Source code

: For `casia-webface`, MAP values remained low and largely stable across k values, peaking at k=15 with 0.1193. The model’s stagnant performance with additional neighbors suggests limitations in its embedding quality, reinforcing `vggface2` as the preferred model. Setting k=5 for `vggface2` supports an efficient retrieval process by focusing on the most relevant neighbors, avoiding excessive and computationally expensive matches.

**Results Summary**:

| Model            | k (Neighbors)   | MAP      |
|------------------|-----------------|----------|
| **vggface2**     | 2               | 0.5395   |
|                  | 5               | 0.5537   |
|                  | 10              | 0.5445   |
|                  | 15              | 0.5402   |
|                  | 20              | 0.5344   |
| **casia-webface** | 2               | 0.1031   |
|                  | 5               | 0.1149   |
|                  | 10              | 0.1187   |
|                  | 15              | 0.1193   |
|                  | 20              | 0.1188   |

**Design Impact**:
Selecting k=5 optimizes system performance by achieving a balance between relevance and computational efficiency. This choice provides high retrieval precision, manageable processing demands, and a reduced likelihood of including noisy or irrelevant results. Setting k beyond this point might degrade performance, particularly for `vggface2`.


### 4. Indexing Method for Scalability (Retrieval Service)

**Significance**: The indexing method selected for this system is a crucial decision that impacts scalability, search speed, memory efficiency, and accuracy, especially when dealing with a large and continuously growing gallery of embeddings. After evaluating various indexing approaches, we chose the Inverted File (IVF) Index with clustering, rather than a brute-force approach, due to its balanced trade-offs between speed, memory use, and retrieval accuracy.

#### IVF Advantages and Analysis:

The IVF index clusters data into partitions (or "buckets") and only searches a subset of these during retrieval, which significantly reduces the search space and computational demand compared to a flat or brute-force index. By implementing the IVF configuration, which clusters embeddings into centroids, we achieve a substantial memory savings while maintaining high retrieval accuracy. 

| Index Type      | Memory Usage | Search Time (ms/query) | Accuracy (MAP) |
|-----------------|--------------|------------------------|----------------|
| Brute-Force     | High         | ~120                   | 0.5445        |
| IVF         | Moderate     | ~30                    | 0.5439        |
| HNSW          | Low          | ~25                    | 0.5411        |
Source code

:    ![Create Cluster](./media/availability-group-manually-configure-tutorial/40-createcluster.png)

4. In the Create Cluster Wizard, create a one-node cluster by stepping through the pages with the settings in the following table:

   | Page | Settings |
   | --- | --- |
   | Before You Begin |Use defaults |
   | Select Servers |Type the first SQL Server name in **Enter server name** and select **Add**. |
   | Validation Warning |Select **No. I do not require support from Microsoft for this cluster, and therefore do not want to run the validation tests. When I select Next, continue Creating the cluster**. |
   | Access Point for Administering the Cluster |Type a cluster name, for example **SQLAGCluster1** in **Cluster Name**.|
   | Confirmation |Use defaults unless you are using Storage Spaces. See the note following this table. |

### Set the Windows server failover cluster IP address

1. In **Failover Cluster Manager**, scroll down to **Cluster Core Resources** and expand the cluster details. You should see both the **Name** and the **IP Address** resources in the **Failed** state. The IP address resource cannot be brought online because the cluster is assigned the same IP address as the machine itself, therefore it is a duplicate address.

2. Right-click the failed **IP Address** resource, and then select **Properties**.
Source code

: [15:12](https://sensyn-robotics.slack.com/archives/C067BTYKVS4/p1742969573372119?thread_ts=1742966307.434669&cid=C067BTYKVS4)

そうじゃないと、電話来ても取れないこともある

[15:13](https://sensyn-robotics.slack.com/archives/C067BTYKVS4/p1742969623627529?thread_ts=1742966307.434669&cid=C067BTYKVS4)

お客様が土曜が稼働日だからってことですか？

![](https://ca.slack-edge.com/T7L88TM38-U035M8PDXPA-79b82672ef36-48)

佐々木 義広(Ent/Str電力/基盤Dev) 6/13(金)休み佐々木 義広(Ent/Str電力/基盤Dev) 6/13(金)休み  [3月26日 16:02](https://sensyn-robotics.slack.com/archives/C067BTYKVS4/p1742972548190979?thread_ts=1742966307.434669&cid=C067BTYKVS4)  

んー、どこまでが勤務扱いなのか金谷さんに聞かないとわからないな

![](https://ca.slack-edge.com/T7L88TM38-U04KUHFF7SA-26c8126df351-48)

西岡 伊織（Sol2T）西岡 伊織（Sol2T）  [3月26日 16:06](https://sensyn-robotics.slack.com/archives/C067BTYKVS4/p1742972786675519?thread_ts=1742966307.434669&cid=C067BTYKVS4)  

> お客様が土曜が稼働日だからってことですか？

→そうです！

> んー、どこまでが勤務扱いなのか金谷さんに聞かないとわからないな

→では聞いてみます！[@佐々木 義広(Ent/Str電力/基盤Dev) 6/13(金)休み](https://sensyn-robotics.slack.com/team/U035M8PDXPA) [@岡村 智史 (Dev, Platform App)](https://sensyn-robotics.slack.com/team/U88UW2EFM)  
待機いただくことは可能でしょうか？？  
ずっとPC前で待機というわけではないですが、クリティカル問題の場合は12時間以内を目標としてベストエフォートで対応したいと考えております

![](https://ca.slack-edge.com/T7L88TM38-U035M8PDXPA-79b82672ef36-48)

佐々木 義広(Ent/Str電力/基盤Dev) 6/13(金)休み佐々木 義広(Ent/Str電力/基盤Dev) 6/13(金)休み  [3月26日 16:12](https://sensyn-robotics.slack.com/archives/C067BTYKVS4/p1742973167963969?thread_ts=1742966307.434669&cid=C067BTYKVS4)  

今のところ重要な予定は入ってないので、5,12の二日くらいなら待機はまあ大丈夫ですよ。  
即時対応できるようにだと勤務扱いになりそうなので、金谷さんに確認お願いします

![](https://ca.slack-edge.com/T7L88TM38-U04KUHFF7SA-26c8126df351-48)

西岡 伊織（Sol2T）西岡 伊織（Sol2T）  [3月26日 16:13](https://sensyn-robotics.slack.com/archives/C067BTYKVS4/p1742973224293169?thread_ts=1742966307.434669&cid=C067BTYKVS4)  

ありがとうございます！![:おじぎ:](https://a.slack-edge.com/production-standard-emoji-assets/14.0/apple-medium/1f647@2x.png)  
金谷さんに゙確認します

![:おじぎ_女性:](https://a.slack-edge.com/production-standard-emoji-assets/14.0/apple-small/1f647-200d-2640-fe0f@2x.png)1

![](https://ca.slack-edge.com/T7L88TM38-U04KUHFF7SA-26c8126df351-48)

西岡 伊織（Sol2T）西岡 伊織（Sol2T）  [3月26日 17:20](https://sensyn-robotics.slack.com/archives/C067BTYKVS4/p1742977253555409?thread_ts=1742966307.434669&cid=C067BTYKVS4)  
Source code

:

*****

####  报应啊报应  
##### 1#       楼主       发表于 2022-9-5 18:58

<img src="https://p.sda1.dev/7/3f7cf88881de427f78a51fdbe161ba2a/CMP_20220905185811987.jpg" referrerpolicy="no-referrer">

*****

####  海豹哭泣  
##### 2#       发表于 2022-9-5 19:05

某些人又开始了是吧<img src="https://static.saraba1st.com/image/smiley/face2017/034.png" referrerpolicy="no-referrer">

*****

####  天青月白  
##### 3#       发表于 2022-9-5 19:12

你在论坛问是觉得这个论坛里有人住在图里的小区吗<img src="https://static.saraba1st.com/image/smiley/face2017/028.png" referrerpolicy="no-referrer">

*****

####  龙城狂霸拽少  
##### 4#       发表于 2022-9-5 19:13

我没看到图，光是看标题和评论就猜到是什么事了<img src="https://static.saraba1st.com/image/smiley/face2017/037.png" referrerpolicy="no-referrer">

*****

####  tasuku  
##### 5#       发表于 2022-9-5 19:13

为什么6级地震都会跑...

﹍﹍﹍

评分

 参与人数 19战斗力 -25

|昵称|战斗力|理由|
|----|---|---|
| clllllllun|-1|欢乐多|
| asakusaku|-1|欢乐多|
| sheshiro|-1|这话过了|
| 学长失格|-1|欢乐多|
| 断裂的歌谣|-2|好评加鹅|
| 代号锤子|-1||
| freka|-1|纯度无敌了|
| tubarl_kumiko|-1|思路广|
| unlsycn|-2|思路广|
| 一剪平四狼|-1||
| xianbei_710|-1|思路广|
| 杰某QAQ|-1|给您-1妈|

# # # #

#### What you should do
Please give back, exactly as it stands above, the stretch from the line with "Accuracy (MAP) |" through the line with "4. In the Create", and no line outside it.

#### Result of the task
| Index Type      | Memory Usage | Search Time (ms/query) | Accuracy (MAP) |
|-----------------|--------------|------------------------|----------------|
| Brute-Force     | High         | ~120                   | 0.5445        |
| IVF         | Moderate     | ~30                    | 0.5439        |
| HNSW          | Low          | ~25                    | 0.5411        |
Source code

:    ![Create Cluster](./media/availability-group-manually-configure-tutorial/40-createcluster.png)

4. In the Create Cluster Wizard, create a one-node cluster by stepping through the pages with the settings in the following table:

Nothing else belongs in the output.